As a next step, Intel will continue working with Google to adopt the NextPluggableDevice API (see RFC for details) to implement non-XLA ops on Intel GPUs to support all TensorFlow models. When available, TensorFlow support for Intel® Extension for OpenXLA* on Intel GPUs will be in the Intel® Extension for TensorFlow* GitHub* repository.

Resources

Intel® Extension for OpenXLA* GitHub* repository

More Examples Running on Intel GPUs with Intel® Extension for OpenXLA*

Stable Diffusion in JAX / Flax

Accelerate JAX models on Intel GPUs via PJRT

OpenXLA Support on GPU via PJRT

Acknowledgement

We would like to thank Yiqiang Li, Zhoulong Jiang, Guizi Li, Yang Sheng, River Liu from the Intel® Extension for TensorFlow* development team, Ying Hu, Kai Wang, Jianyu Zhang, Huiyan Cao, Feng Ding, Zhaoqiong Zheng, Xigui Wang, etc. from AI support team, and Zhen Han from Linux Engineering & AI enabling team for their contributions to Intel® Extension for OpenXLA*. We also offer special thanks to Sophie Chen, Eric Lin, and Jian Hui Li for their technical discussions and insights, and to collaborators from Google for their professional support and guidance. Finally, we would like to extend our gratitude to Wei Li and Fan Zhao for their great support.

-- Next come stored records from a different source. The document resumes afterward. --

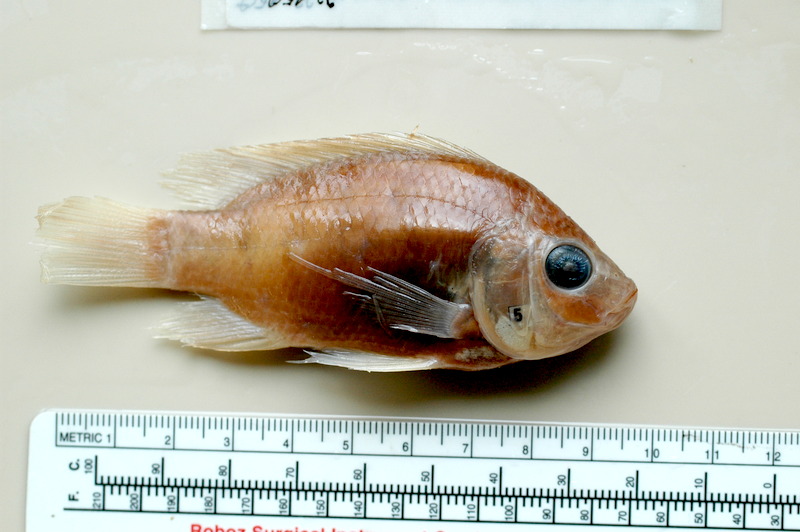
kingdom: Animalia
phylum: Chordata
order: Perciformes
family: Cichlidae
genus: Sarotherodon
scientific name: Sarotherodon galilaeus
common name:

Benchmarking Hardware and Software Configuration

Measured on June 21, 2023

  • Hardware configuration for Intel® Data Center GPU Max 1550: 128 Xe®-Cores in total 2 stacks, 64 Xe®-cores in 1 stack are used, ECC ON, Intel® ArcherCity server platform, 1-socket 52-cores Intel® Xeon® Platinum 8469 CPU@2.00GHz, 1 x 64 GB DDR5 4800 memory, 1 x 931.5G SanDisk SDSSDA-1700 disk, operating system: Ubuntu* 22.04.2 LTS, 5.15.0-64-generic kernel, using Intel® Xe® Matrix Extensions (Intel® XMX) BF16 with Intel® oneAPI Deep Neural Network Library (oneDNN) v3.2 optimized kernels integrated into Intel® Extension for OpenXLA v0.1.0, JAX v0.4.7 and jaxlib v0.4.7, flax v0.6.6, diffusers v0.16.1, Intel® 627.7 GPU driver, and Intel® oneAPI Base Toolkit 2023.1. Performance varies by use, configuration and other factors. Learn more at www.Intel.com/PerformanceIndex.
  • Hardware configuration for Intel® Data Center GPU Max 1100: 56 Xe®-Cores in total 1 stack, ECC ON, Supermicro® SYS-420GP-TNR server platform, 2-sockets 32-cores Intel® Xeon® Platinum 8352Y CPU@2.20GHz, 4 x 64 GB DDR4 3200 memory, 1 x 894.3G Samsung® MZ1LB960HAJQ-00007 disk, operating system: SUSE* Linux Enterprise Server 15 SP4, 5.14.21-150400.24.46-default kernel, using Intel® Xe® Matrix Extensions (Intel® XMX) BF16 with Intel® oneAPI Deep Neural Network Library (oneDNN) v3.2 optimized kernels integrated into Intel® Extension for OpenXLA v0.1.0, JAX v0.4.7 and jaxlib v0.4.7, flax v0.6.6, diffusers v0.16.1, Intel® 627.7 GPU driver, and Intel® oneAPI Base Toolkit 2023.1.